### ACTIVITY
In the records below, find each line with "specific" and copy it.

==========

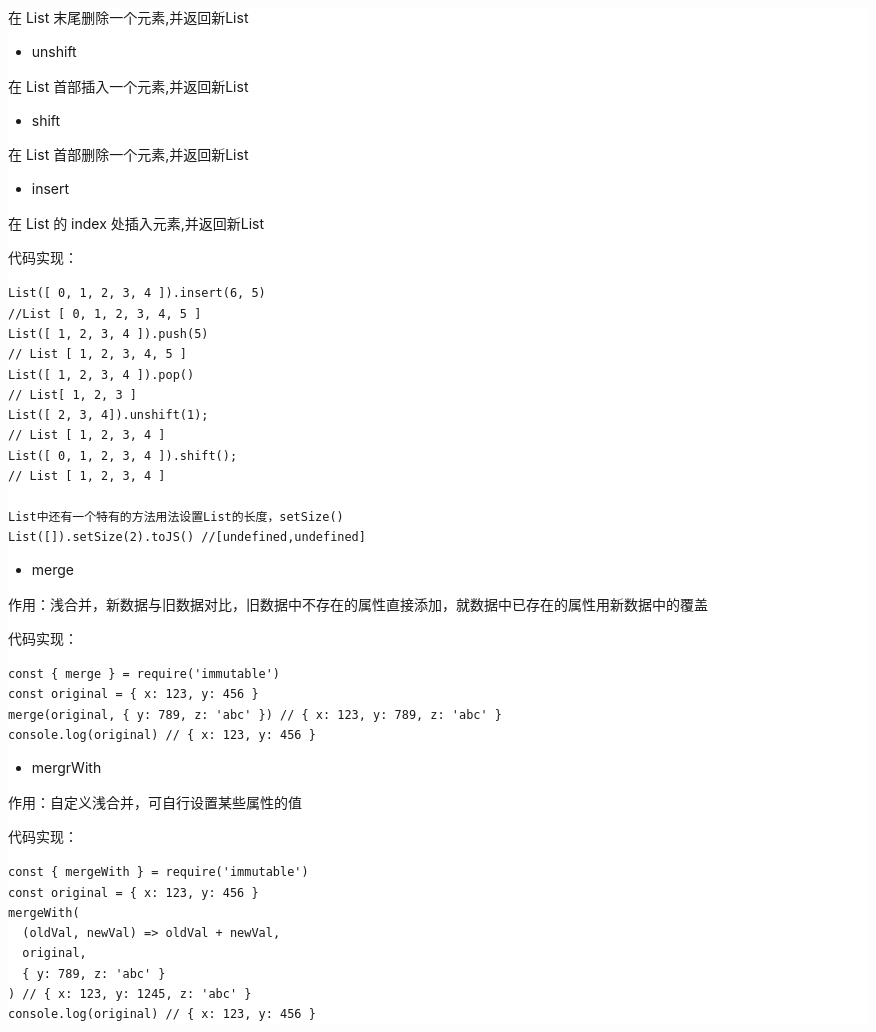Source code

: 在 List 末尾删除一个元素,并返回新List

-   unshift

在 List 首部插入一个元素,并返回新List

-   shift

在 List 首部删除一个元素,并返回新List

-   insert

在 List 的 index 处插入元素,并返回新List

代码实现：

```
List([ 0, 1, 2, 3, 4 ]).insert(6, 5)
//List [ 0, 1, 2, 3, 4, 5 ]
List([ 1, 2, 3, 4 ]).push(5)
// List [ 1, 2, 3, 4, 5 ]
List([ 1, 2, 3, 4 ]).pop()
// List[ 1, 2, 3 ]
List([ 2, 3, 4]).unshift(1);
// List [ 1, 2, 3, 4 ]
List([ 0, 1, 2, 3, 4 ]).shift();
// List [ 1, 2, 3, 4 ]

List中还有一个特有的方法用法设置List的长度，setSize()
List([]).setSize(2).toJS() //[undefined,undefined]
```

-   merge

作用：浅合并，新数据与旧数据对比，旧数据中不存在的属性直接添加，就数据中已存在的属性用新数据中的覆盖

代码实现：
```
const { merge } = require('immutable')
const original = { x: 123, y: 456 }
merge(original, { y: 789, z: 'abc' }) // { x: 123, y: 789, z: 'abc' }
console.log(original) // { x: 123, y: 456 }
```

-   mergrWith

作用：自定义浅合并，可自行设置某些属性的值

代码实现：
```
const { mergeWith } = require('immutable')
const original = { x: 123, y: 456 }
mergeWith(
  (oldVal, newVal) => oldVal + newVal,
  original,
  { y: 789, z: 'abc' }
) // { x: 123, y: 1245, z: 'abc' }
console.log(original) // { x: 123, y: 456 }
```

==========

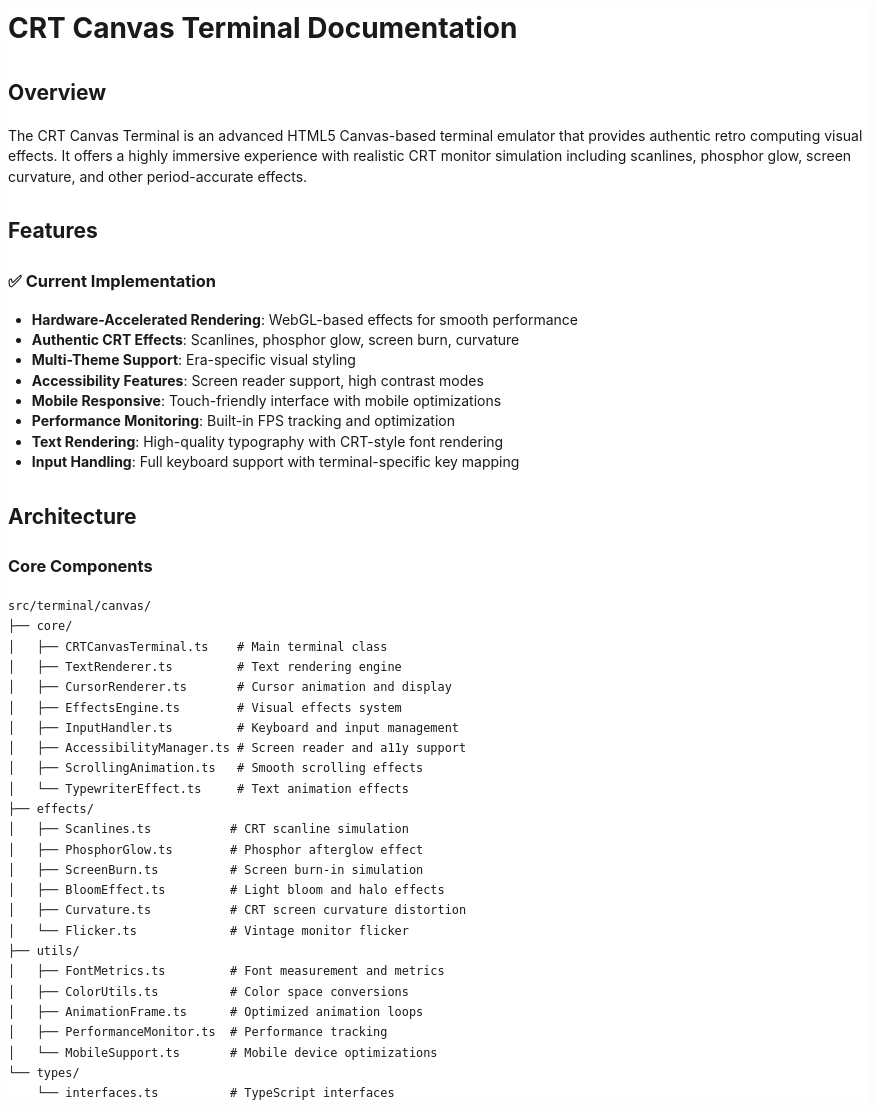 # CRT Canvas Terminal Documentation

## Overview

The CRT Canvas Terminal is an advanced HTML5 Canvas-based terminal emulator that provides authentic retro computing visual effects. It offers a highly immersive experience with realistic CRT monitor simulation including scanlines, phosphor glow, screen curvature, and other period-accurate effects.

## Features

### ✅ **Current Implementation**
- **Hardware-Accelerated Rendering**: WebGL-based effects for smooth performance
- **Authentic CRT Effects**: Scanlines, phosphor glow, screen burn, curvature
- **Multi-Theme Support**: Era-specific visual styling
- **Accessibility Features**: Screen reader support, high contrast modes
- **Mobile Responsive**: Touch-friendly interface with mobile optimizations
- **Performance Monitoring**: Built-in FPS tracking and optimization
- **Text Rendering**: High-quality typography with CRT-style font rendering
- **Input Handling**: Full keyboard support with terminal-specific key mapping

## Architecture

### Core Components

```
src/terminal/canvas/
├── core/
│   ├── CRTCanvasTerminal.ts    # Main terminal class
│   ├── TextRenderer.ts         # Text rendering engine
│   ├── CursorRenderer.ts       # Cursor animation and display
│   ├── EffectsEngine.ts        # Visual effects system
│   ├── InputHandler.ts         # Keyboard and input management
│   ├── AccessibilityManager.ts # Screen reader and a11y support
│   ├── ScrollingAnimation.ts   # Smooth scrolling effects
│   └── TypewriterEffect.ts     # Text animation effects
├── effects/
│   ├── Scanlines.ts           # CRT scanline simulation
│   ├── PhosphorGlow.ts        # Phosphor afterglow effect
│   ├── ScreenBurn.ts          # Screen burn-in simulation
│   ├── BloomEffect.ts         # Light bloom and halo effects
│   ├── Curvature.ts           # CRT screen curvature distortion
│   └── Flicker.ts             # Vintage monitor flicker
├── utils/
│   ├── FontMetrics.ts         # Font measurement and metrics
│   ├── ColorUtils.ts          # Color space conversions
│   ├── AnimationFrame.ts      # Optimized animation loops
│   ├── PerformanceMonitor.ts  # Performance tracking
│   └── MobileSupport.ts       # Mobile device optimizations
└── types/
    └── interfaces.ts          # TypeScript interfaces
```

==========

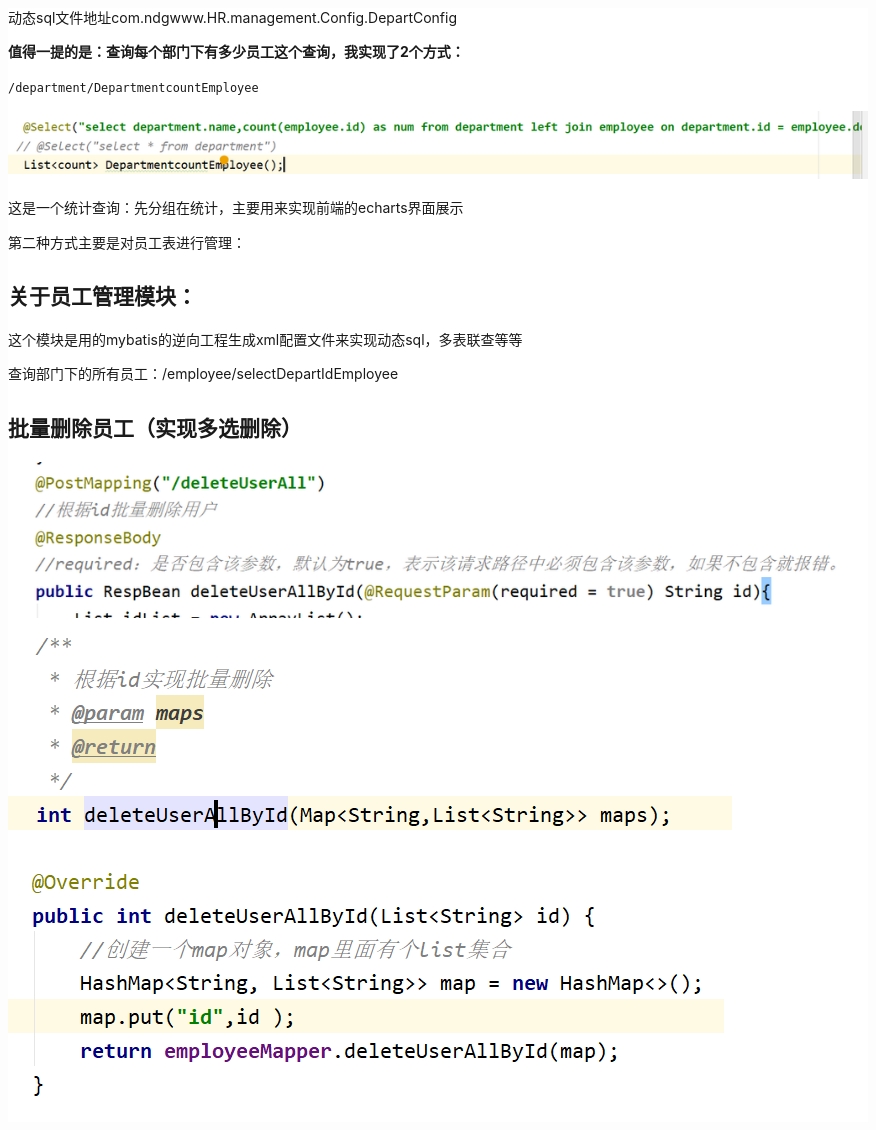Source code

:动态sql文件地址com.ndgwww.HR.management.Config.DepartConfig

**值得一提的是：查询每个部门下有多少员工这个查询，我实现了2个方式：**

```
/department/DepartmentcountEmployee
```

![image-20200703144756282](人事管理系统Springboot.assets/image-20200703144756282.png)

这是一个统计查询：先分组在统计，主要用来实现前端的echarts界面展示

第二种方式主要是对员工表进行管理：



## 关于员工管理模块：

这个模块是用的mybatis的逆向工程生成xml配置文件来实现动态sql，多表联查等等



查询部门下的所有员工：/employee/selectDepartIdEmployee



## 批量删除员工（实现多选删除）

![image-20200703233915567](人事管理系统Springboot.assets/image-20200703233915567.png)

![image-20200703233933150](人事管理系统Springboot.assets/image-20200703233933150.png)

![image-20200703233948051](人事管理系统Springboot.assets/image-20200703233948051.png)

==========

### SOLUTION TO THE EXERCISE
- **Multi-Theme Support**: Era-specific visual styling
- **Input Handling**: Full keyboard support with terminal-specific key mapping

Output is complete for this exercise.